Sözleşmeli çalışma modeliyle ilgili çeşitli raporlar yayınlanmakta. Geçtiğimiz günlerde Memur Sen, konuyla ilgili bir rapor yayınladı. Memur Sen raporuna göre 2021 Mart ayı itibarı ile kamuda 39 farklı statüde sözleşmeli eleman çalıştırılıyor ve bu çalışanlar arasında 20 civarında özlük farklılıkları bulunmaktadır. Yani her Bakanlığın hatta her Genel Müdürlüğün nevi şahsına münhasır sözleşmeli çalışma kıstasları bulunmaktadır

SÖZLEŞMELİ MODELE NEDEN İTİRAZ EDİLİYOR?

Sözleşmeli çalışma modelinin en problem noktası iş güvencesi hususudur. Yani sözleşmeli kamu çalışanları belediyelerde hatta diğer kamu kurumlarında sözleşme süreleri bitince yenilenmeyen sözleşmeler sonucunda işlerini kaybedebiliyorlar.

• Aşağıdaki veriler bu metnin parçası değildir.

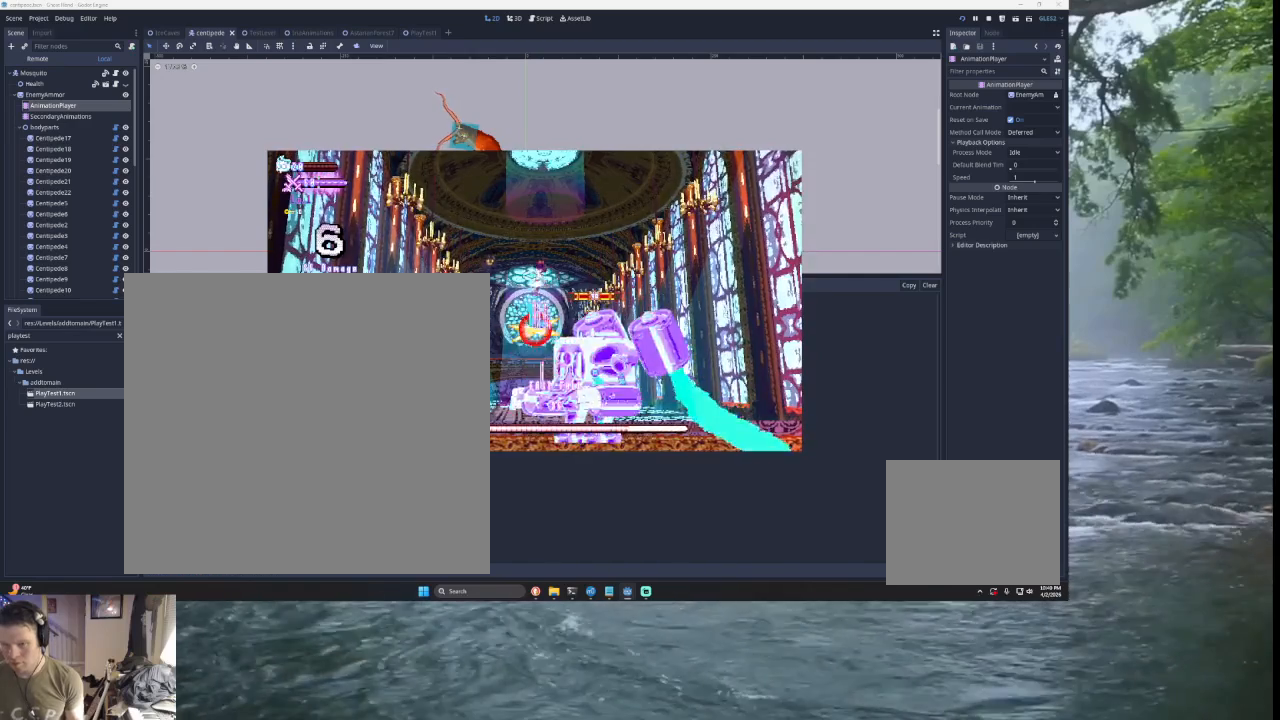
{"buttons": [], "left_stick": "left", "right_stick": "center", "events": [[333, "left_stick", "down"], [333, "right_stick", "down"], [433, "right_stick", "center"], [467, "left_stick", "left"]]}
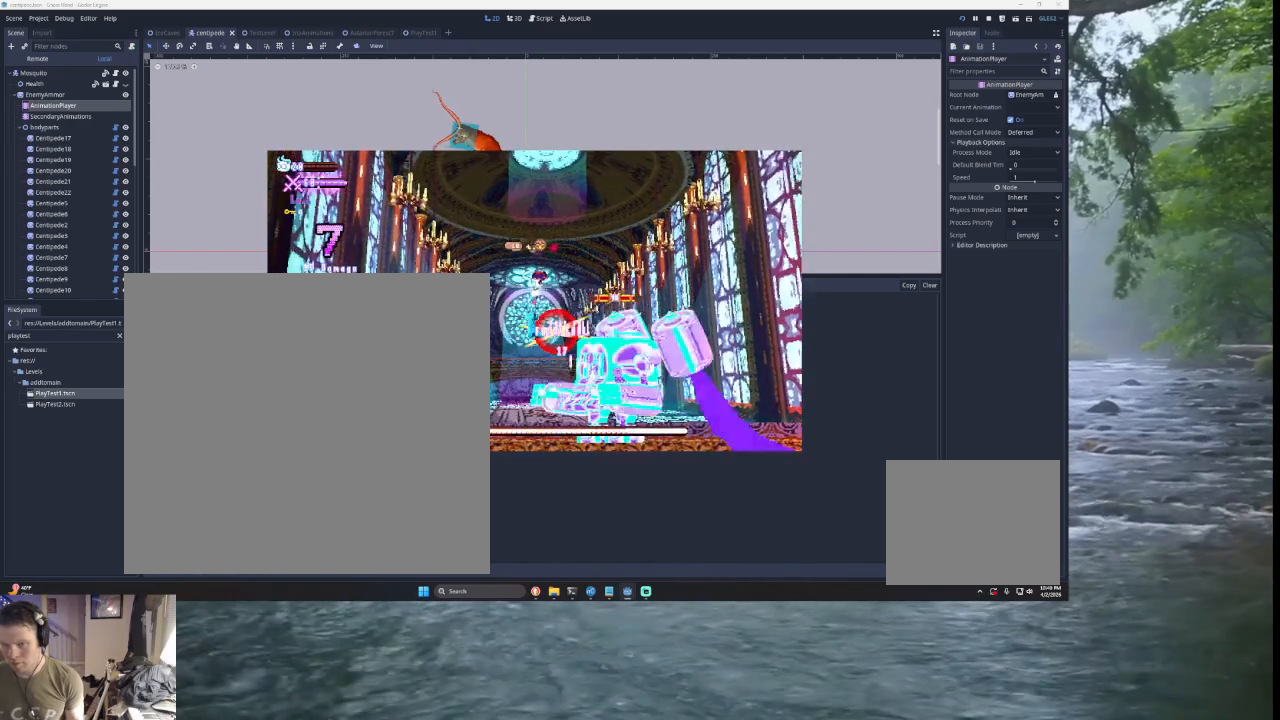
{"buttons": ["L2"], "left_stick": "down-right", "right_stick": "center", "events": [[167, "left_stick", "down-right"], [200, "L2", "down"], [233, "right_stick", "down"], [333, "right_stick", "center"]]}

Görevde yükselme, unvan değişikliği, kademe ilerlemesi, yer değişikliği, kurumlar arası geçiş gibi hususlarda sözleşmeli kamu çalışanları çok farklı uygulamalara tabi tutulmaktadır. Yani 39 farklı sözleşmeli çalıştırma yöntemi arasında sıkışan sözleşmeli çalışanlar, bir kurumda birçok haklara sahip olurken başka bir kamu kurumda çalışan sözleşmeli çalışan, birçok haktan mahrum kalmaktadır. Yani devlet nizamı farklı kurumlarda farklı işlemekte ve adalet, hakkaniyet duyguları zedelenmektedir.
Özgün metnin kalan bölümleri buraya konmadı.